The drawing mentioned above is available as a PDF only. Click here to download.

Bob Bissland Richmond, Utah

Friends who were here learning to build wooden boats introduced us to your magazine, then sent us a gift subscription after they moved on.

Everyone who works at this natural food store enjoys THE SUN and we put it out for customers to browse through. It’s a very stimulating magazine — full of reminders of the positive, amazing aspects of the adventure of life.

Paula Green The Grainery
Bath, Maine

My subscription to THE SUN was a gift from a well-meaning but misunderstanding friend. She writes and so do I. I guess she sees THE SUN as a literary magazine.

I read the first six issues, or more, becoming more and more disinterested. Each was written in a tone that was consistently sappy and arrogant, and the subject matter of your feature stories stayed consistently banal. I was a hippie for a while, but my THC level is down, I haven’t taken large quantities of LSD in years, and I’m more in touch with reality than I used to be. I wish I could say the same for your writers; they all seem to be stranded in some land that time forgot. I’m newly unemployed. Last weekend two of my friends got beat up for their political (radical left) views. Some other of my friends put out a wickedly witty atheist review called Catholic Guilt. I like new music and bands with names like “Millions of Dead Cops” and “The Dead Kennedys.” Last month there was a rape two blocks from my house at 9 in the evening.
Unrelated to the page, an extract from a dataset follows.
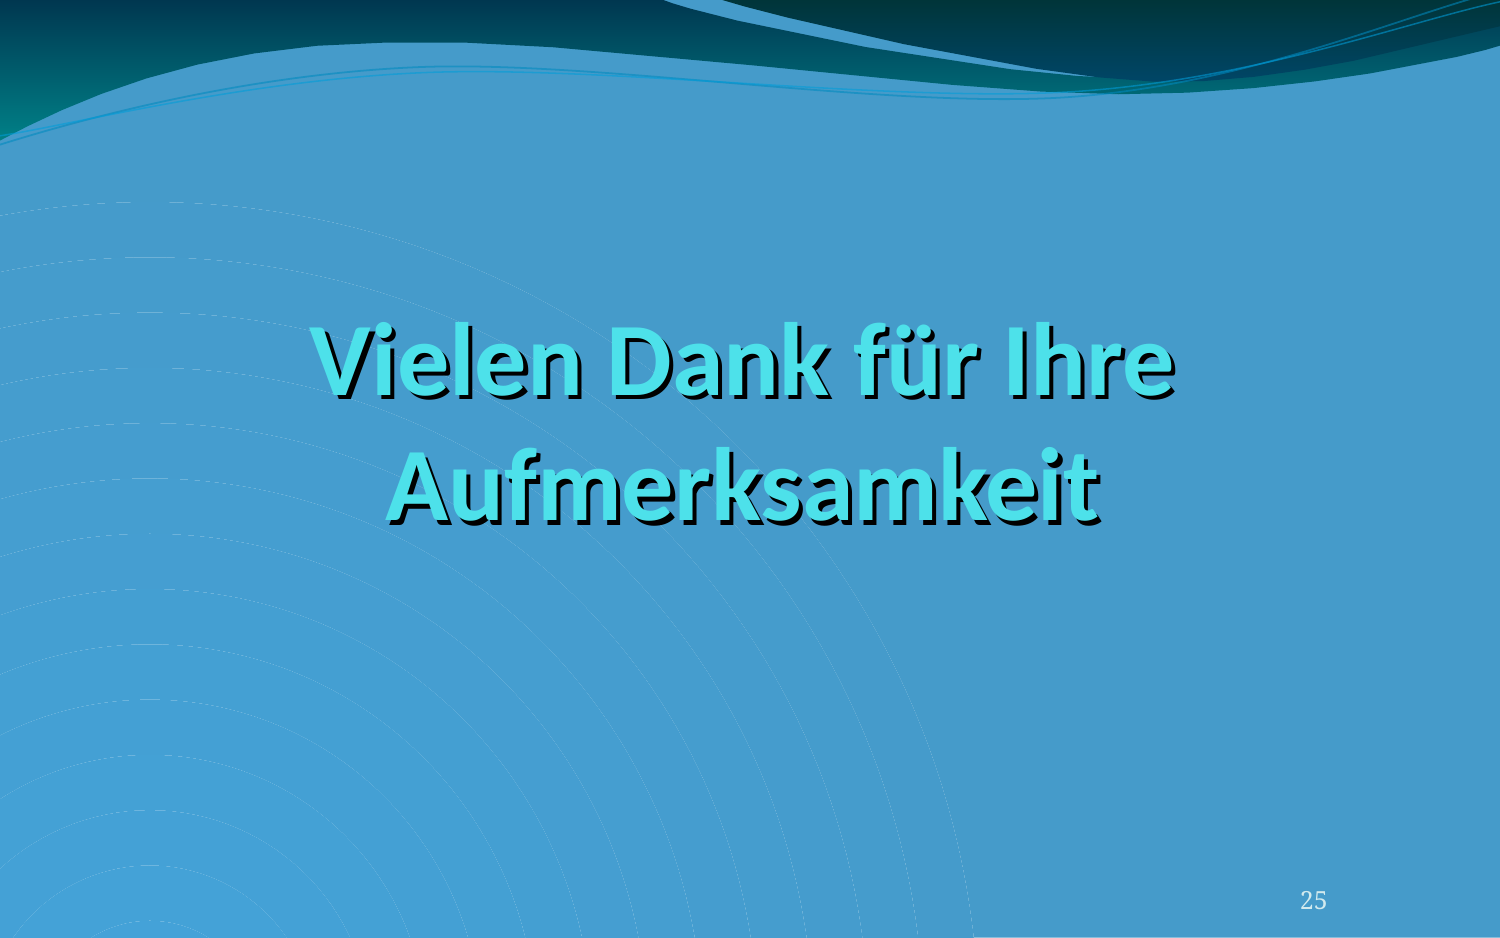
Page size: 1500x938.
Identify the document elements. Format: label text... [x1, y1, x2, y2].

If you’re totally bewildered about what these facts of my life have to do with my failure to renew, maybe I can put it more clearly if I say that the “New Age” Aquarian peace-love-look-for-the-rainbow fatuousness of THE SUN’s writing has no relevance to my life. It was especially disturbing to read, on the inside cover, every month, one of Sy’s pieces, contrivedly casual, whiney, mundane to the point of acute mediocrity, or just plain stupid.

San Albers Madison, Wisconsin

I’ve wanted to tell you for some time how much I enjoy THE SUN but have not because of just plain laziness. That will now be corrected: THE SUN after all these years is one of the most enjoyable reading experiences I have, second only to a letter from a good friend. In fact THE SUN and CoEvolution Quarterly are the only two periodicals I find worth supporting with subscription and sincere word-of-mouth referral. Keep it up.